Pies for Pi Day (Creative Commons)
Photograph of Domenica-Fetti Archimedes (1620) (Photographer Credit, Unknown (Wikimedia Commons)

You may be wondering how the 100 trillion digit number came into existence, we have to look so far into the past. Between 3,000 and 4,000 years ago, people used trial and error estimations of pi, without considering potential mistakes. The earliest approximations of pi are 3.125 in Babylon (1900-1600 B.C.) and 3.1605 in Ancient Egypt (1650 B.C.). Both estimates were close to the actual value of pi, however it was still far off from the true number. Around 250 BCE, Archimedes, who was a Greek mathematician, made an impressive discovery and breakthrough. He was able to find a more accurate value of pi using the pythagorean theorem. He estimated the area of a circle by comparing the areas of different polygons within the circle and the ones around it. He proved that there was a ratio that was constant between the area of a circle and the square of its radius. He was able to get an upper bound of 22/7 and a lower bound of 223/71 for the value of pi.

Some centuries have passed since the breakthrough of Archemides, and mathematicians all over the world were able to extend the number of decimal places by using complex calculations. A notable mathematician that contributed to this idea was a Chinese astronomer named Zu Chongzi, who came up with the value of 355/13. Based on his results it is thought that he would have used similar methods to those of Archimedes. By 1600, pi had been calculated to 35 digits using the method of inscribed polygons. However, there was little theoretical progress beyond Archimedes. During the seventeenth century new techniques were discovered in the field of mathematics which allowed for improved calculations of pi using infinite series. The earliest formula for calculating pi was proposed by an English mathematician named John Wallis in 1656. He established a formula involving the multiplication of an infinite series of fractions based off “½π.” By the end of the eighteenth century over 100 decimals of pi had been found. In 1706, William Jones introduced the greek letter of pi that we all know is “π” and it was later popularized by Leonhard Euler at the start of 1737.Progress has slowed for the next few hundred years as more calculations were made, but there was little conceptual development. Eventually, in the twentieth century, Indian mathematician Srinivasa Ramanujan created an efficient formula for calculating pi based on its reciprocal fraction. This was later programmed in computer algorithms.

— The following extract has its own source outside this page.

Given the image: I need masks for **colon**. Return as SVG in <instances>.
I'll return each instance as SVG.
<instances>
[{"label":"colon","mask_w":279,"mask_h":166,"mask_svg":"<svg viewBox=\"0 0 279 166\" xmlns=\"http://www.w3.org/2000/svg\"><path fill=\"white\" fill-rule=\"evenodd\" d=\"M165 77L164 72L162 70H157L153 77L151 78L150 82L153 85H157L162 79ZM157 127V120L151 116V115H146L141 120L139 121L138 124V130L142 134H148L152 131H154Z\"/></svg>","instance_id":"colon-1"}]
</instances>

Bust of Srinivasa Ramanujan, Indian mathematical savant in the garden of Birla Industrial & Technological Museum. (AshLin, CC BY-SA 3.0 <>, via Wikimedia Commons)
Larry Shaw, The Price of Pi and Creator of Pi Day (Gayle Laird (Flickr))

In modern times, pi has become very present in popular culture in ways that reach far beyond its roots in ancient geometry. Television shows such as The Simpsons and Twin Peaks, as well as films including the Oscar-winning movie Life of Pi and the Hitchcock classic Torn Curtain, have made use of the number for humorous one-liners, mysterious codes, and everything in between. There is even a holiday dedicated to pi, known as Pi Day, which is celebrated annually on March 14. During 1989, physicist Larry Shaw was the first to hold an organized celebration of Pi Day, when he and his colleagues at the San Francisco Exploratorium marked the occasion by doing laps around a circular area of the building and then eating fruit pies. The holiday has since been recognized by the U.S. House of Representatives, honoured in two Google Doodles, and celebrated by people all over the world. Each year on March 14, math lovers gather for pie eating, pi recitation contests, and discussions on the significance of pi.

Now that you know the history behind the number that has 100 trillion digits and is continuing to increase, you can inform others about the history of pi and why the number is important to mathematics as a whole. While you are at it, go out and eat some π.